| SOURCE DOCUMENT |
Segment Open

I’ve created a basic add-on graphic using the valve graphic and some other simple graphical elements. I’ve added a yellow rectangle to show when the valve is in manual mode and a circle to show when the valve is interlocked. I’ve also added an animation to the valve symbol, so it's color changes based on its status.

Color animation menu for valve symbol

Pop-Ups and Base Properties

I’ve also created a pop-up that can display additional information on the valve and allows the operator to toggle between auto and manual modes and issue commands when the valve is in manual mode.

A pop-up made for controlling a simple two state solenoid valve

To make a pop-up, right-click the User-Defined Screens folder and select ‘New Pop-Up.’ Like the add-on graphic, this pop-up has the valve AOI as its only user-defined property. It should be noted that all user-defined properties in a pop-up need to be connected, either directly or indirectly, to an instance of the proper data type that exists within the Logix project.

User defined properties for the pop-up

Below, I show the direct method of linking a tag instance to a pop-up. I’ve linked it to an instance of aoiDvc_Cylinder called cylinder1. This tag instance defined in the definition of the pop-up is called the Base Property. When configuring an event that opens the pop-up, you can choose whether the pop-up uses the Base Property or whether it’ll be linked to a different instance of the data type.

Segment Closed

| SUPPLIED INFORMATION |

Segment Open

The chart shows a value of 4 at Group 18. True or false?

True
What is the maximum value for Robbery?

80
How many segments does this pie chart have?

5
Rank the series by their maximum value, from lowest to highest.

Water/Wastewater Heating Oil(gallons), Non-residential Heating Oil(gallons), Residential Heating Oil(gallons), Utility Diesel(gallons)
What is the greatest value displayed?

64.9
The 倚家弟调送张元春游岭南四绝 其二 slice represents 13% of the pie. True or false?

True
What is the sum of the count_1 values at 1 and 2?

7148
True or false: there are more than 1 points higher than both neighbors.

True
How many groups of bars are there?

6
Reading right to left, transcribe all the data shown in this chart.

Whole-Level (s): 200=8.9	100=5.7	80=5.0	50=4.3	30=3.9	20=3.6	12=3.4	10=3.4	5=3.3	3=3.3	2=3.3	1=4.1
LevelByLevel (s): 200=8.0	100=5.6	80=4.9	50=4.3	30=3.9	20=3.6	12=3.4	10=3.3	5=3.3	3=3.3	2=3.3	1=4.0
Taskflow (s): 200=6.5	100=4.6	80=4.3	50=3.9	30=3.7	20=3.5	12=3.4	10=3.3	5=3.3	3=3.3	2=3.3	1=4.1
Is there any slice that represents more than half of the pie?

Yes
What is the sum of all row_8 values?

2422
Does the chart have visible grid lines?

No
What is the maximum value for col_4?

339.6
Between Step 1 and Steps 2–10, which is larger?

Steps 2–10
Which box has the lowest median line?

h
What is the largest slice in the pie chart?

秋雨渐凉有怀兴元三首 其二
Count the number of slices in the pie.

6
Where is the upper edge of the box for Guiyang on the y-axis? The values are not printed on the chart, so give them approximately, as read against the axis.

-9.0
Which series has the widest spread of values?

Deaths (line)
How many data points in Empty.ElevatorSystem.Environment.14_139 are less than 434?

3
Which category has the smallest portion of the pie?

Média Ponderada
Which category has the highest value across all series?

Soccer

Segment Closed

| ASSIGNED TASK 1 |
From the valve graphics passage, list each thing the writer added to the basic add-on graphic, with what it shows.
| ASSIGNED TASK 2 |
Quote the part of the valve graphics passage that opens with the words containing "Pop-Ups and Base" and closes with "in manual mode.".
Please rely on the valve graphics passage alone and set the data aside.

| EXERCISE SOLUTION 1 |
- A yellow rectangle, which shows when the valve is in manual mode.
- A circle, which shows when the valve is interlocked.
- An animation on the valve symbol, which changes its color based on the valve's status.

| EXERCISE SOLUTION 2 |
Pop-Ups and Base Properties

I’ve also created a pop-up that can display additional information on the valve and allows the operator to toggle between auto and manual modes and issue commands when the valve is in manual mode.